ACTIVITY.
Print the data that follows word for word, leaving out any picture.

DATA TO PROCESS.
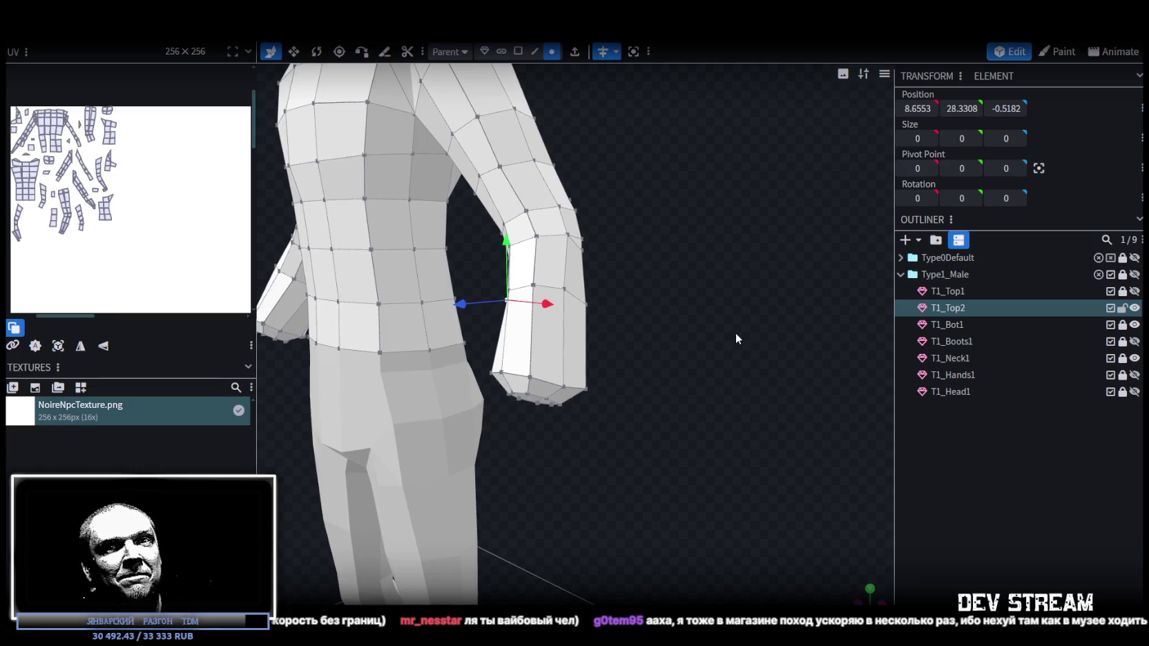
{"action": "left_click_drag", "start_coordinate": [735, 333], "coordinate": [747, 301]}
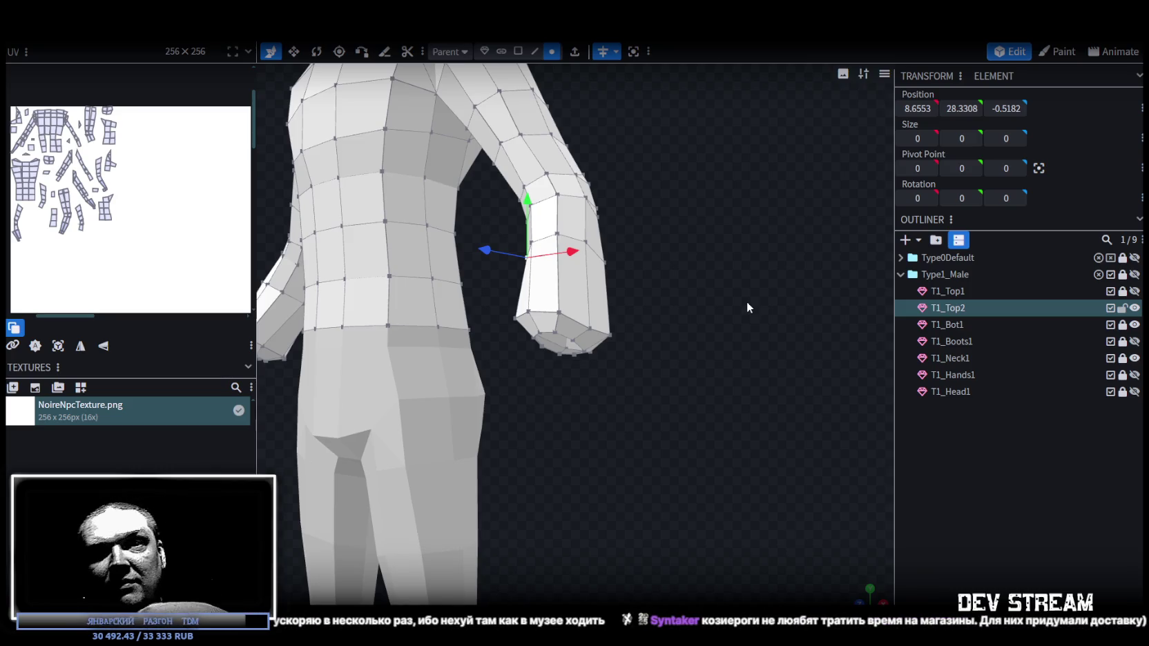
- Raise a vertex near the back of the shoulder slightly
{"action": "mouse_move", "coordinate": [747, 301]}
{"action": "left_mouse_down"}
{"action": "mouse_move", "coordinate": [696, 350]}
{"action": "mouse_move", "coordinate": [721, 414]}
{"action": "mouse_move", "coordinate": [631, 463]}
{"action": "mouse_move", "coordinate": [547, 437]}
{"action": "left_mouse_up"}
{"action": "mouse_move", "coordinate": [417, 314]}
{"action": "left_mouse_down"}
{"action": "mouse_move", "coordinate": [470, 363]}
{"action": "mouse_move", "coordinate": [439, 341]}
{"action": "mouse_move", "coordinate": [446, 370]}
{"action": "mouse_move", "coordinate": [415, 359]}
{"action": "mouse_move", "coordinate": [456, 349]}
{"action": "left_mouse_up"}
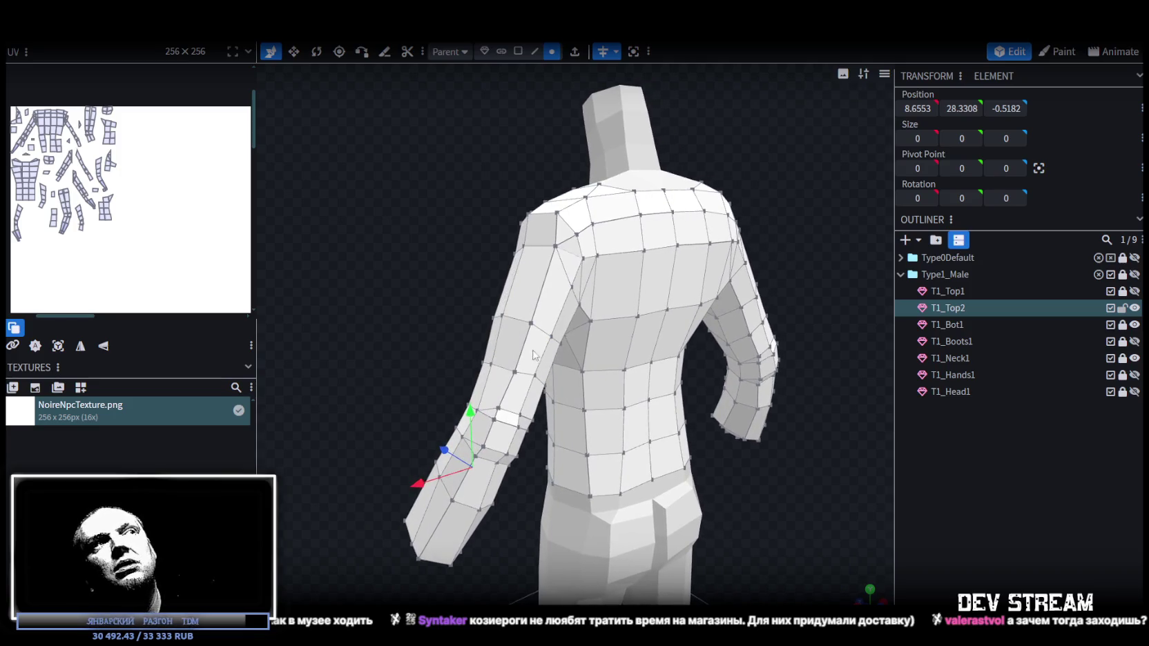
{"action": "left_click_drag", "start_coordinate": [516, 375], "coordinate": [327, 279]}
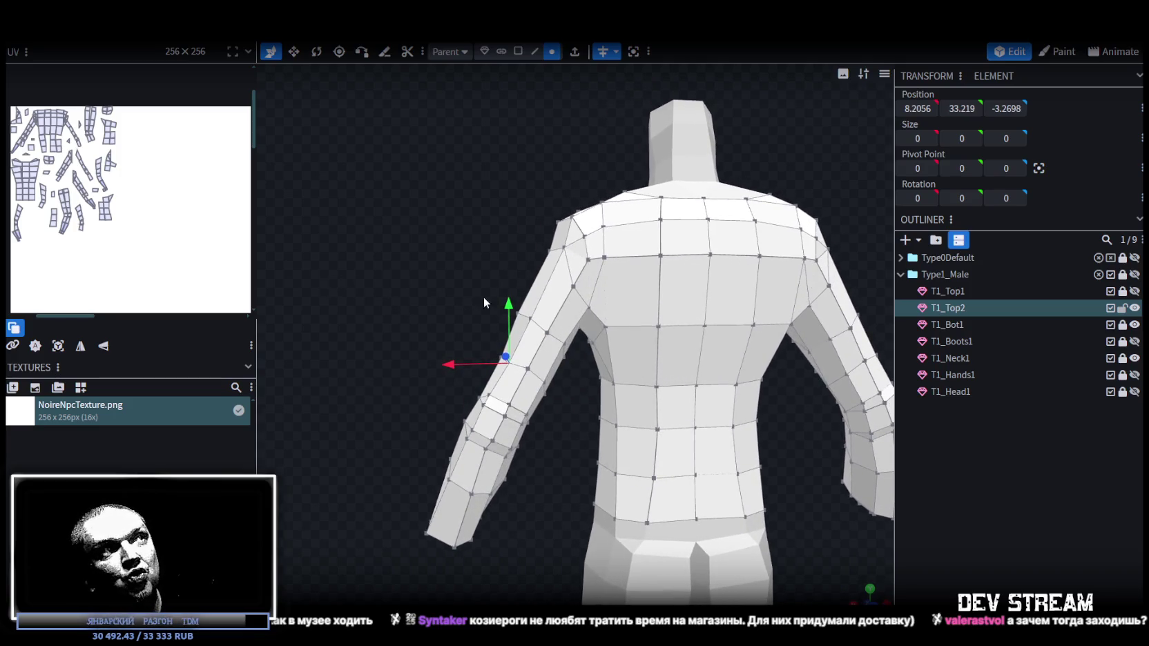
{"action": "left_click_drag", "start_coordinate": [509, 301], "coordinate": [512, 302]}
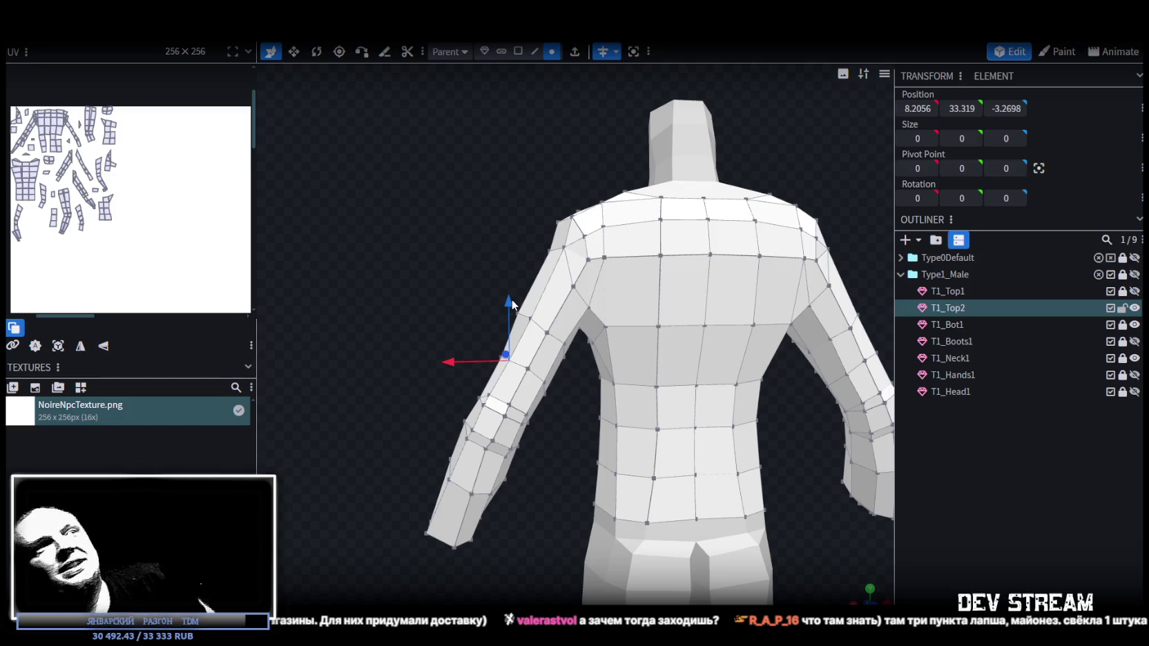
{"action": "mouse_move", "coordinate": [756, 412]}
{"action": "left_mouse_down"}
{"action": "mouse_move", "coordinate": [423, 232]}
{"action": "mouse_move", "coordinate": [608, 483]}
{"action": "left_mouse_up"}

RESPONSE.
{"action": "left_click_drag", "start_coordinate": [735, 333], "coordinate": [747, 301]}
- Raise a vertex near the back of the shoulder slightly
{"action": "mouse_move", "coordinate": [747, 301]}
{"action": "left_mouse_down"}
{"action": "mouse_move", "coordinate": [696, 350]}
{"action": "mouse_move", "coordinate": [721, 414]}
{"action": "mouse_move", "coordinate": [631, 463]}
{"action": "mouse_move", "coordinate": [547, 437]}
{"action": "left_mouse_up"}
{"action": "mouse_move", "coordinate": [417, 314]}
{"action": "left_mouse_down"}
{"action": "mouse_move", "coordinate": [470, 363]}
{"action": "mouse_move", "coordinate": [439, 341]}
{"action": "mouse_move", "coordinate": [446, 370]}
{"action": "mouse_move", "coordinate": [415, 359]}
{"action": "mouse_move", "coordinate": [456, 349]}
{"action": "left_mouse_up"}
{"action": "left_click_drag", "start_coordinate": [516, 375], "coordinate": [327, 279]}
{"action": "left_click_drag", "start_coordinate": [509, 301], "coordinate": [512, 302]}
{"action": "mouse_move", "coordinate": [756, 412]}
{"action": "left_mouse_down"}
{"action": "mouse_move", "coordinate": [423, 232]}
{"action": "mouse_move", "coordinate": [608, 483]}
{"action": "left_mouse_up"}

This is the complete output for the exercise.